At a recent conference I chaired, the modern historian Dr Eliza Filby (and no, the City PM editor didn’t force me to quote his wife) put it like this. Today, luxury can be defined by something made in the west and not the east. Tomorrow, it will be something made by people rather than machines.

The game-changer is artificial intelligence, which is just surfacing as the true transformation agent of our age. And just like industrial workers of another age, watching the introduction of machines and thinking “it’ll never take off”, we blink innocently and too often dismiss its potential effects.

Silicon Valley has only invented things that your mum used to do for you is a good gag to demean the froth of apps and consumer goodies coming our way from California. It seems one minute we fear technology, the next we’re bored by it.

Where is the moment to reflect on its potential? The amazing benefits we stand to gain?

As the former White House adviser Dr Pippa Malmgren says, change is often the best thing that ever happens to us. Her advice is to read the mood, to spot signals, to be – as they say in the military – situationally aware.

People have always lived in a world where change and disruption occur, but not one where it is happening so persistently and quickly. Depending on your view, the march of technology is either exhausting or exhilarating.

We should worry deeply if it is the former, as the future of nations will be forged by our attitude to change. And we need our energy right now – not just for Brexit, but for a world of bigger possibilities that require radical responses.

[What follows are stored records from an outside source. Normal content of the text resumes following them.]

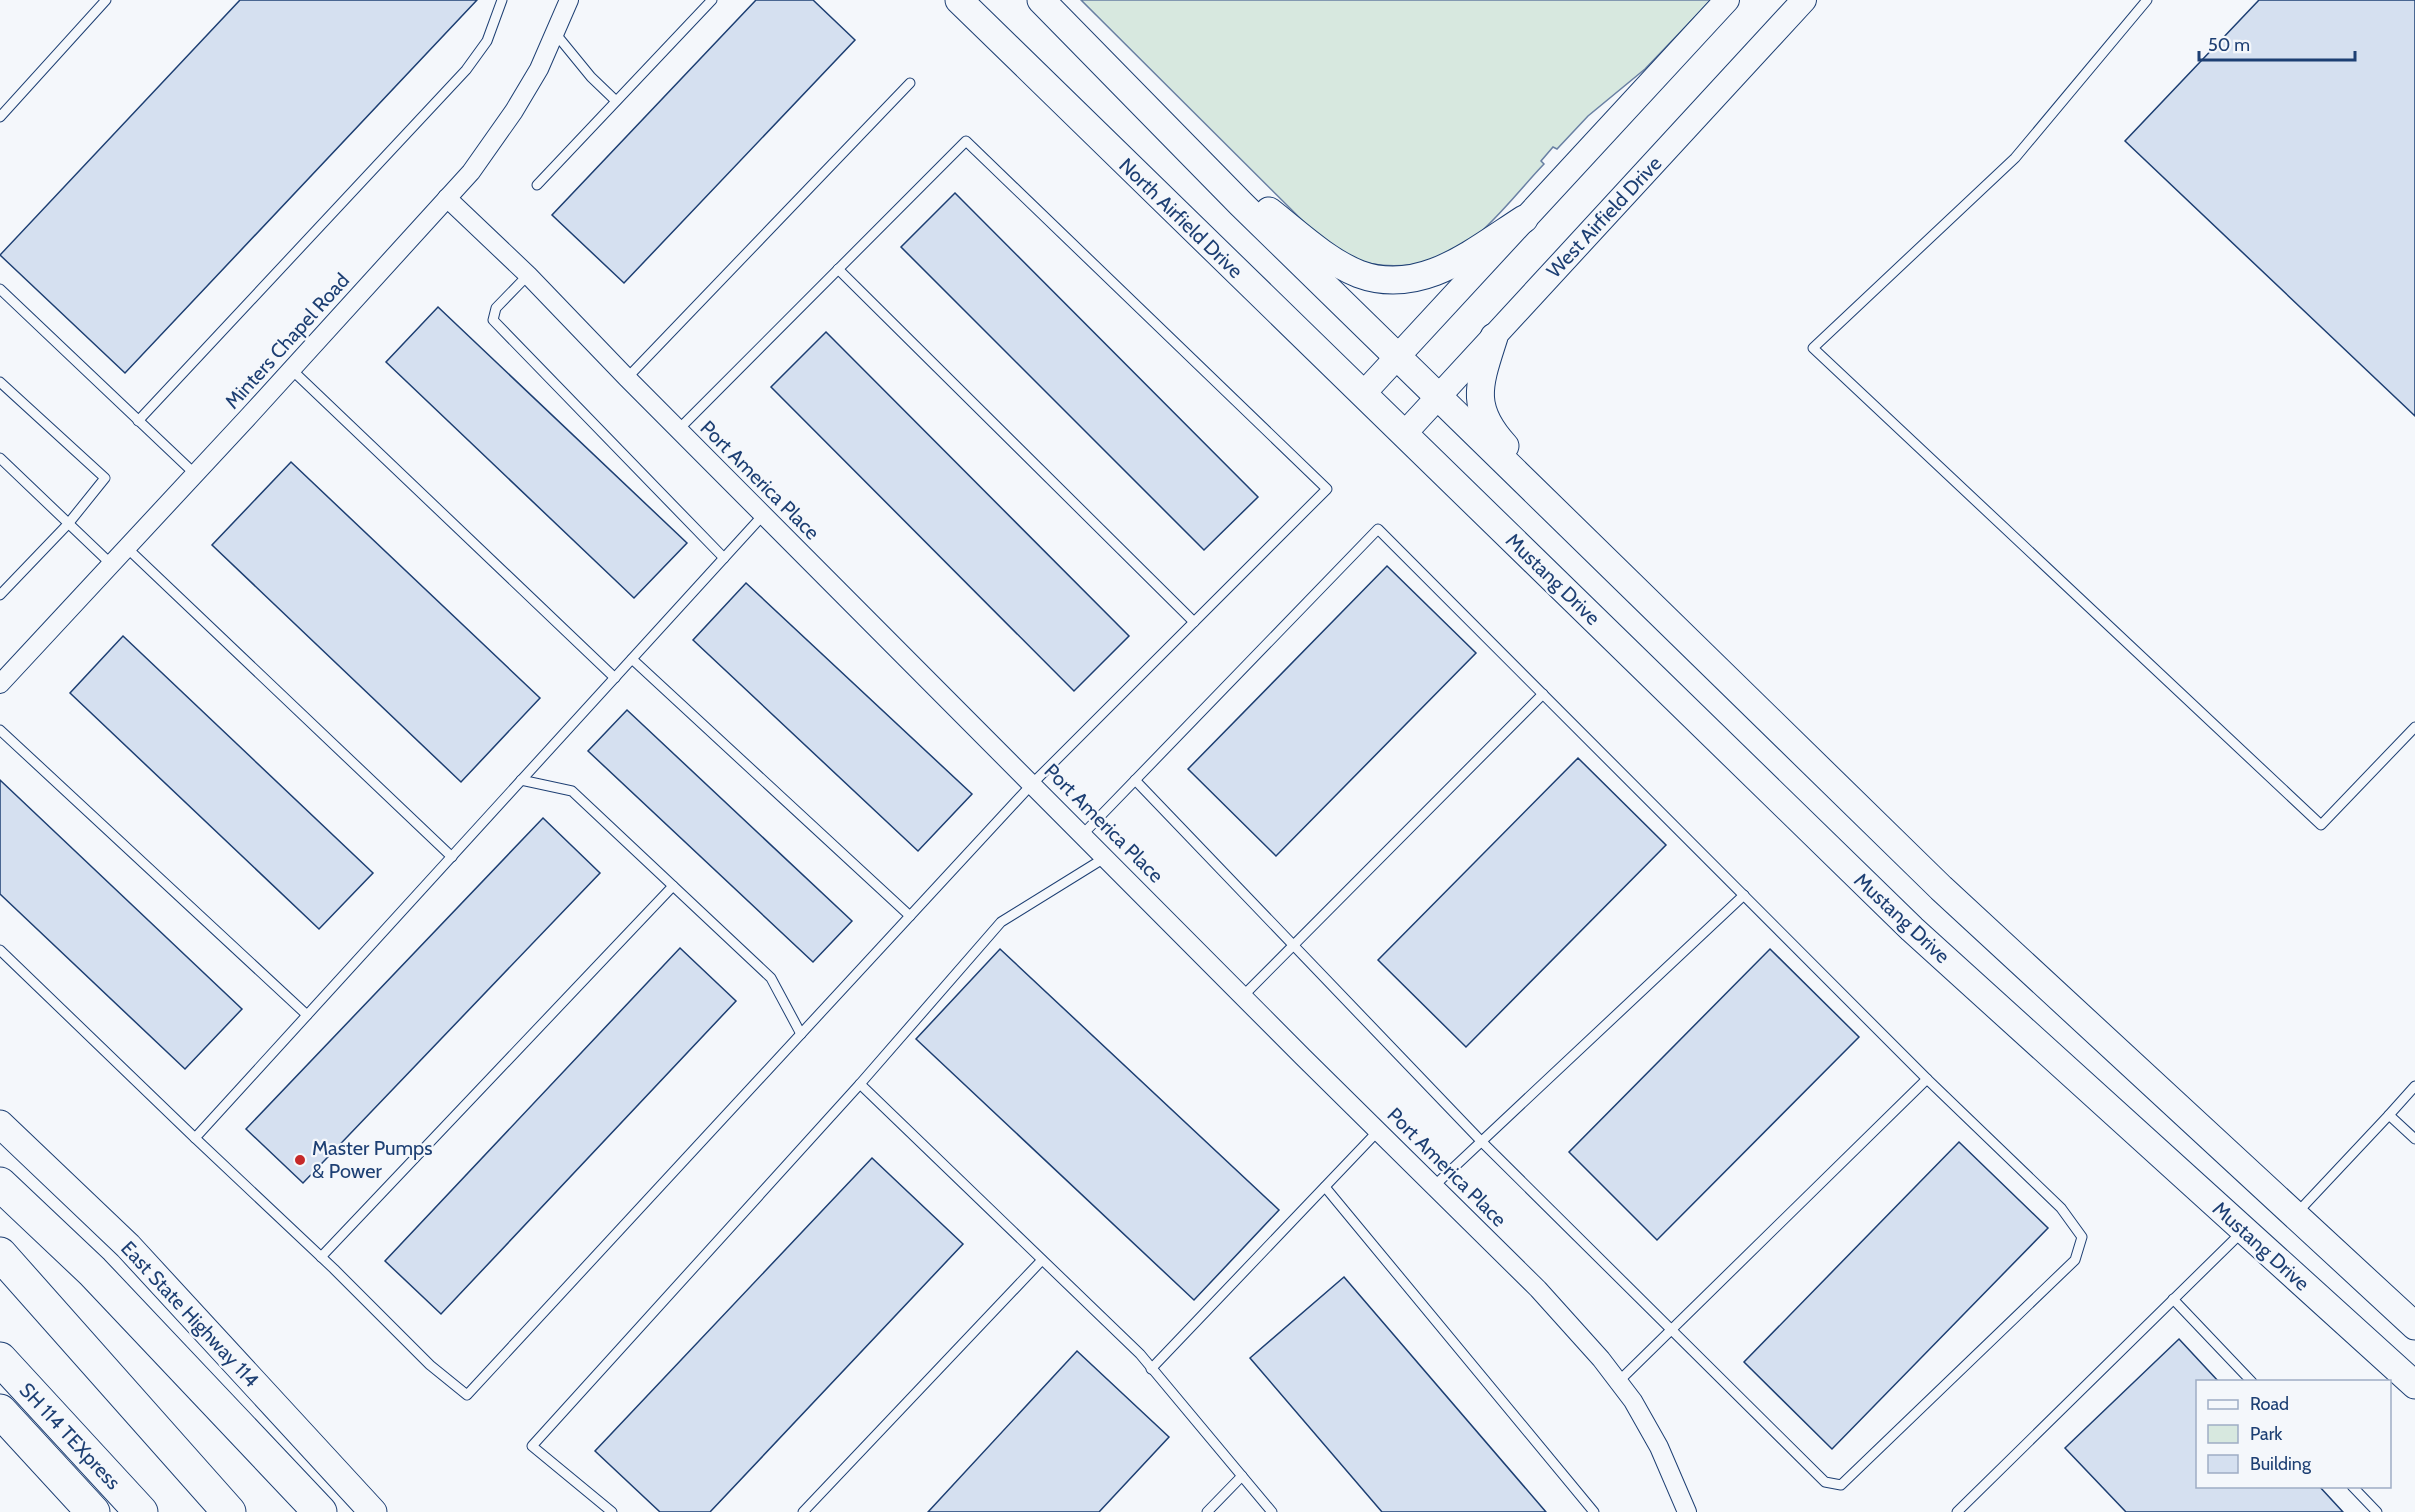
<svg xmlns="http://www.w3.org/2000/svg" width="2415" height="1512" viewBox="0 0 2415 1512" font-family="Cabin,sans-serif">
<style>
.green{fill:#d7e8df;stroke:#687fa3;stroke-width:1.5}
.building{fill:#d5e0f0;stroke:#1d3f73;stroke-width:1.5}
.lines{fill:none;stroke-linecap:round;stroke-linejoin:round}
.service-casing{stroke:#1d3f73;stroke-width:11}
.minor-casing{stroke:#1d3f73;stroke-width:20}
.tertiary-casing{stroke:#1d3f73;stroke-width:26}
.secondary-casing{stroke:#1d3f73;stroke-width:29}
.motorway-casing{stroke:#1d3f73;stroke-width:35}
.service{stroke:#f4f7fb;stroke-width:9}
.minor{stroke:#f4f7fb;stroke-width:18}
.tertiary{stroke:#f4f7fb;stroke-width:24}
.secondary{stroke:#f4f7fb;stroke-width:27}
.motorway{stroke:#f4f7fb;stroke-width:33}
.poi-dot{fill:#c62828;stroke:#f4f7fb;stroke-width:2}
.labels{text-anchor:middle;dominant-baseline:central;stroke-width:4.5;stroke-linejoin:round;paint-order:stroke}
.street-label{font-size:20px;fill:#1d3f73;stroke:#f4f7fb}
.poi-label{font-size:20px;fill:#1d3f73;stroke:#f4f7fb;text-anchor:start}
</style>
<rect width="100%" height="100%" fill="#f4f7fb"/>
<path class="green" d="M1081,0H1711L1645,69L1588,116L1557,149L1553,147L1541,161L1544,164C1521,188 1500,216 1474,238C1441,267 1388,273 1348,257C1339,254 1332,247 1324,242Z"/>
<g class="building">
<polygon points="240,0 477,0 125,373 0,255"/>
<polygon points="756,0 813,0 855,40 624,283 552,215"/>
<polygon points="2259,0 2415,0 2415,416 2125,141"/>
<polygon points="955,193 1258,497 1204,550 901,247"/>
<polygon points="438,307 687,543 634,598 386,362"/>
<polygon points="826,332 1129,636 1074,691 771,387"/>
<polygon points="291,462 540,698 461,782 212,545"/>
<polygon points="1387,566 1476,653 1276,856 1188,769"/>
<polygon points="746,583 972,794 918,851 693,640"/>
<polygon points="123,636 373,873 319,929 70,693"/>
<polygon points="627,710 852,921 813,962 588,751"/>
<polygon points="1578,758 1666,845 1466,1047 1378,960"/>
<polygon points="0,780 242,1009 185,1069 0,894"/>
<polygon points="543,818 600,873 303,1183 246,1129"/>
<polygon points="680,948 736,1001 441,1314 385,1261"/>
<polygon points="1000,949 1279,1210 1194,1300 916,1039"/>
<polygon points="1770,949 1859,1037 1657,1240 1569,1152"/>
<polygon points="1959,1142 2048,1228 1832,1449 1744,1362"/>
<polygon points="872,1158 963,1244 710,1512 660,1512 595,1451"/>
<polygon points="1344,1277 1546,1512 1382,1512 1250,1358"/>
<polygon points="2179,1339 2219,1382 2198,1382 2198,1486 2319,1486 2343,1512 2126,1512 2065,1448"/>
<polygon points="1077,1351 1169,1437 1099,1512 928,1512"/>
</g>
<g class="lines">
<g class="service-casing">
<g id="service">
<polyline points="2147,0 2015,158 1813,348 2321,825 2415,727"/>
<polyline points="555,33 591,77 616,101"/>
<polyline points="0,117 106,0"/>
<polyline points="537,185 712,0"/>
<polyline points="838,269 1194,622"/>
<polyline points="528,275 496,308 493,320 724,558"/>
<polyline points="0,289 195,474"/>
<polyline points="292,370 615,678"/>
<polyline points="627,378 910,83"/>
<polyline points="0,382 105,478 68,524 0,595"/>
<polyline points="138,421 466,70 487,41 502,0"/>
<polyline points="678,430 966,141 1327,489 1033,783 467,1395 430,1365 334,1269 195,1138 764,514"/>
<polyline points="0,458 111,564"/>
<polyline points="126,547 452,857"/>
<polyline points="632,659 910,916"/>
<polyline points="0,730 307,1015"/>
<polyline points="521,780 572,791 771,978 801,1034"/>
<polyline points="1135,780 1482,1142 1825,1482 1841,1485 2075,1260 2082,1237 2061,1208 1927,1079"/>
<polyline points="1083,834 1378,529 1927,1079 1618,1382"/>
<polyline points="0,950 195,1138"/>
<polyline points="1243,996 1543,694"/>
<polyline points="860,1084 1001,922 1106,857"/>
<polyline points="2415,1086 2389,1115 2415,1139"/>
<polyline points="1434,1186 1744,895"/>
<polyline points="1325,1187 1594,1512"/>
<polyline points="2296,1214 2389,1115"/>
<polyline points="321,1257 673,886"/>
<polyline points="2173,1299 2252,1382"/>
<polyline points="1151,1369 1378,1131"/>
<polyline points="2352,1486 2377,1512"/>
<polyline points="612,1512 532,1446 860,1084 1140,1354 1272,1512"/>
<polyline points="803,1512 1042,1260"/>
<polyline points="1207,1512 1242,1476"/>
<polyline points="1957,1512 2242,1232"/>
</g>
</g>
<g class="minor-casing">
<g id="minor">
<polyline points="447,198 528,275 627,378 1303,1057 1538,1289 1601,1359 1633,1401 1659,1447 1687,1512"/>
<polyline points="0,684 249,416 471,172 514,111 539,69 569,0"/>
</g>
</g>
<g class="tertiary-casing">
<g id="tertiary">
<polyline points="1363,394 1727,0"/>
<polyline points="1404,434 1804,0"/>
</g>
</g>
<g class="secondary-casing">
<g id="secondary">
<polyline points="959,0 1912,929 2415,1385"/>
<polyline points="1041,0 1241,204 1941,888 2415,1326"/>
<path d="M1269,211C1296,232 1326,261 1359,274C1421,297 1474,251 1524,219"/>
<path d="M1494,337C1479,384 1469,407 1505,446"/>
<polyline points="0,1124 128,1246 373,1512"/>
</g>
</g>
<g class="motorway-casing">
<g id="motorway">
<polyline points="0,1184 92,1271 320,1512"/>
<polyline points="0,1254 229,1512"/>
<polyline points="0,1359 141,1512"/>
<polyline points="0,1411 93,1512"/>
</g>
</g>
<use href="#service" class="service"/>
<use href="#minor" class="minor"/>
<use href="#tertiary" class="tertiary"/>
<use href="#secondary" class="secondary"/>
<use href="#motorway" class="motorway"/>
</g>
<circle class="poi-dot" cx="300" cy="1160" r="6"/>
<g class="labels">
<g class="street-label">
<text transform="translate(1604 217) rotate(-47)">West Airfield Drive</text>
<text transform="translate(1181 218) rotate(44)">North Airfield Drive</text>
<text transform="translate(287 341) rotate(-48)">Minters Chapel Road</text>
<text transform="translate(760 480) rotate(45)">Port America Place</text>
<text transform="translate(1553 579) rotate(44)">Mustang Drive</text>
<text transform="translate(1104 823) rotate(45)">Port America Place</text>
<text transform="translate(1902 918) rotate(43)">Mustang Drive</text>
<text transform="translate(1447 1167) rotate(45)">Port America Place</text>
<text transform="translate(2261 1246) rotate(42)">Mustang Drive</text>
<text transform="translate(190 1314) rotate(47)">East State Highway 114</text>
<text transform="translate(70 1436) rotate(47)">SH 114 TEXpress</text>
</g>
<g class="poi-label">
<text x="312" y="1148">Master Pumps<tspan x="312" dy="23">&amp; Power</tspan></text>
</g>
</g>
<rect x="2196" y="1380" width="195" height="108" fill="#f4f7fb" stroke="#9eadc5" stroke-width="1.5"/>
<rect x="2208" y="1400" width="30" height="9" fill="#f4f7fb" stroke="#9eadc5" stroke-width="1.5"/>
<text x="2250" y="1410" font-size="18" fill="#1d3f73">Road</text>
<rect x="2208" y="1425" width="30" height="18" fill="#d7e8df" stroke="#9eadc5" stroke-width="1.5"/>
<text x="2250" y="1440" font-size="18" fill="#1d3f73">Park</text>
<rect x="2208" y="1455" width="30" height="18" fill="#d5e0f0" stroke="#9eadc5" stroke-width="1.5"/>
<text x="2250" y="1470" font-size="18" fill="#1d3f73">Building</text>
<path d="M2199 51v9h156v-9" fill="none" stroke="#1d3f73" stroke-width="3"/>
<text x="2208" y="51" font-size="18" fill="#1d3f73" stroke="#f4f7fb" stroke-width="4.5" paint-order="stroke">50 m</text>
</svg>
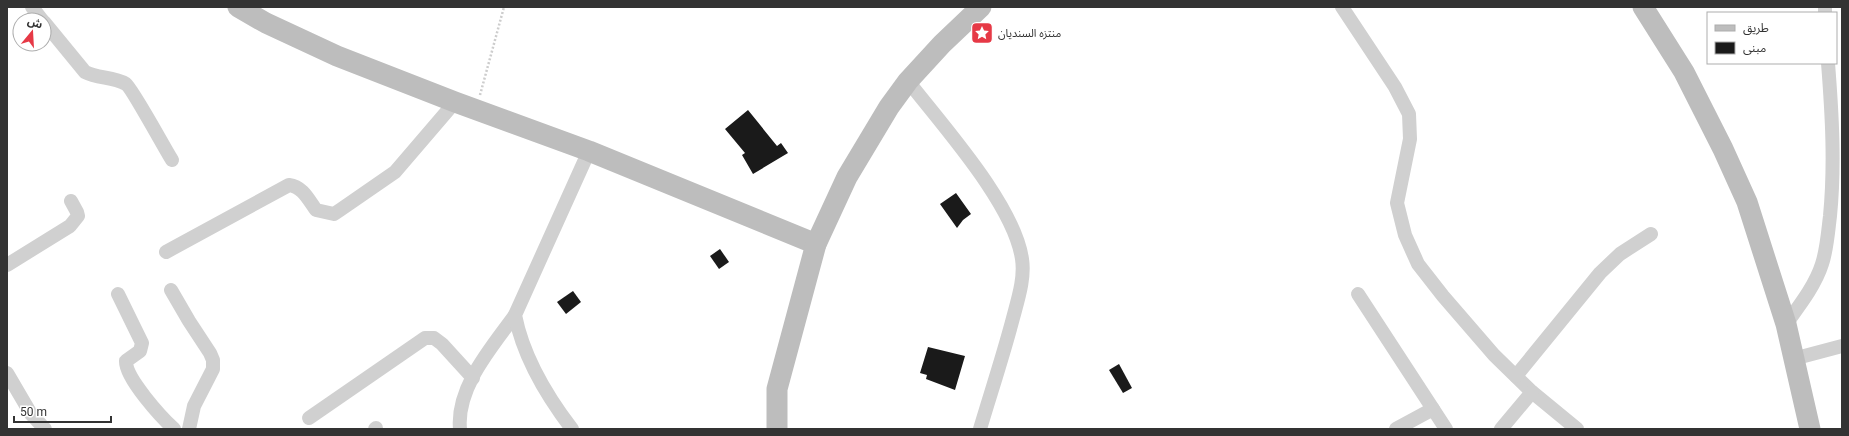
<svg xmlns="http://www.w3.org/2000/svg" width="1849" height="436" viewBox="0 0 1849 436" font-family="Roboto,'Noto Sans Arabic',sans-serif">
<rect width="100%" height="100%" fill="#fff"/>
<g fill="#1a1a1a">
<polygon points="748,110 777,146 781,143 788,153 753,174 742,155 745,153 725,129"/>
<polygon points="956,193 971,214 963,220 957,228 940,204"/>
<polygon points="720,249 729,262 719,269 710,256"/>
<polygon points="573,291 581,302 566,314 557,302"/>
<polygon points="928,347 965,356 955,390 926,379 927,375 920,373"/>
<polygon points="1119,364 1132,388 1123,393 1109,370"/>
</g>
<g fill="none" stroke-linecap="round" stroke-linejoin="round">
<polyline stroke="#cdcdcd" stroke-width="2.5" stroke-dasharray="2 2" stroke-linecap="butt" points="480,95 504,7"/>
<g stroke="#d0d0d0" stroke-width="14">
<polyline points="32,7 42,20"/>
<polyline points="1342,7 1395,87 1409,114 1410,139 1397,203 1405,235 1418,264 1443,296 1494,355 1532,392 1577,429"/>
<polyline points="1825,7 1825,13"/>
<path d="M 44,22 L 85,72 C 98,79 113,76 126,84 C 132,88 165,149 172,160"/>
<path d="M 908,81 C 942,125 1014,204 1022,259 C 1025,278 1018,299 1013,318 C 1003,356 991,392 980,429"/>
<path d="M 166,252 L 289,185 C 303,187 308,199 316,210 L 334,214 L 340,210 L 395,172 L 455,102"/>
<polyline points="7,265 70,226 78,216 77,212 71,201"/>
<polyline points="171,290 189,321 210,353 213,360 213,369 194,406 189,429"/>
<path d="M 118,294 L 142,343 L 140,351 L 126,361 C 125,378 162,418 174,429"/>
<polyline points="1358,294 1433,409"/>
<path d="M 1786,324 C 1799,306 1815,286 1822,264 C 1827,249 1828,232 1830,216 C 1835,165 1832,114 1828,63"/>
<polyline points="1793,359 1842,346"/>
<polyline points="7,373 31,414 45,429"/>
<polyline points="1516,376 1600,273 1620,254 1651,234"/>
<polyline points="309,418 425,338 434,338 442,344 473,378"/>
<polyline points="375,429 376,428"/>
<path d="M 460,429 C 456,387 492,347 515,315"/>
<path d="M 572,429 C 546,395 523,356 515,315 L 589,151"/>
<polyline points="1396,429 1433,409 1446,429"/>
<polyline points="1501,429 1532,392"/>
</g>
<g stroke="#bdbdbd" stroke-width="21">
<polyline points="238,7 266,23 337,56 455,102 589,151 816,244"/>
<polyline points="1643,7 1684,72 1723,149 1747,202 1786,324 1810,429"/>
<polyline points="777,429 777,389 816,244 847,177 889,107 908,81 942,44 981,7"/>
</g>
</g>
<defs>
<g id="sight-square" transform="scale(1.15)"><rect x="-9" y="-9" width="18" height="18" rx="4" fill="#e63946" stroke="#fff"/><path d="M0-6L1.8-2.2L6-1.7L2.9 1.2L3.7 5.4L0 3.3L-3.7 5.4L-2.9 1.2L-6-1.7L-1.8-2.2Z" fill="#fff"/></g>
</defs>
<g fill-rule="evenodd">
<use href="#sight-square" x="982" y="33"/>
</g>
<g text-anchor="middle" dominant-baseline="central" stroke-width="4" stroke-linejoin="round" paint-order="stroke">
<g font-size="11" fill="#333" stroke="#fff" text-anchor="start">
<text x="998" y="33">منتزه السنديان</text>
</g>
</g>
<rect width="1849" height="436" fill="none" stroke="#333333" stroke-width="16"/>
<rect x="1707" y="12" width="130" height="52" fill="#ffffff" stroke="#adadad"/>
<rect x="1715" y="25" width="20" height="6" fill="#bdbdbd" stroke="#adadad"/>
<text x="1743" y="32" font-size="12" fill="#333333">طريق</text>
<rect x="1715" y="42" width="20" height="12" fill="#1a1a1a" stroke="#adadad"/>
<text x="1743" y="52" font-size="12" fill="#333333">مبنى</text>
<g transform="translate(32 32) rotate(18)"><circle r="19" fill="#ffffff" stroke="#adadad"/>
<path d="M0-3L7 15L0 10L-7 15Z" fill="#e63946"/>
<text y="-6" font-size="11" font-weight="bold" text-anchor="middle" fill="#333333">ش</text>
</g>
<path d="M14 416v6h97v-6" fill="none" stroke="#333333" stroke-width="2"/>
<text x="20" y="416" font-size="12" fill="#333333" stroke="#ffffff" stroke-width="3" paint-order="stroke">50 m</text>
</svg>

Take the climate. The ominous predictions of a world where crops start to fail, where the curse of plastic destroys our wildlife, and the temperature of our oceans relentlessly rises.

We either cast ourselves as victims of change or as architects of our own futures. So if we want to survive, we need to think like entrepreneurs. Entrepreneurs have always been our change-makers, and their finest hours have often been in turning intractable problems into game-changing solutions – and being phenomenally successful along the way.

The trick is to see advantage in a different way. As they say, the Stone Age did not end because the world ran out of stone.

And so we come back to the present, and the despondency that plagues us.

The problem with our Brexit blues is that they point us to seek answers from familiar, comforting sources: to look to the state for salvation, or to treat the European Union like some sort of political penicillin – we have no idea what it does but we assume that it is going to make us better.

It won’t, because it can’t. By adopting the winter blues of the political players, business pulls up a metaphorical duvet of despair, believing that change can be avoided, that we can cosy up to our past, and that disruption is our enemy. All of which is a false prophet.

Yes, winter is indeed coming. So enjoy the chill of change, and use it to your advantage.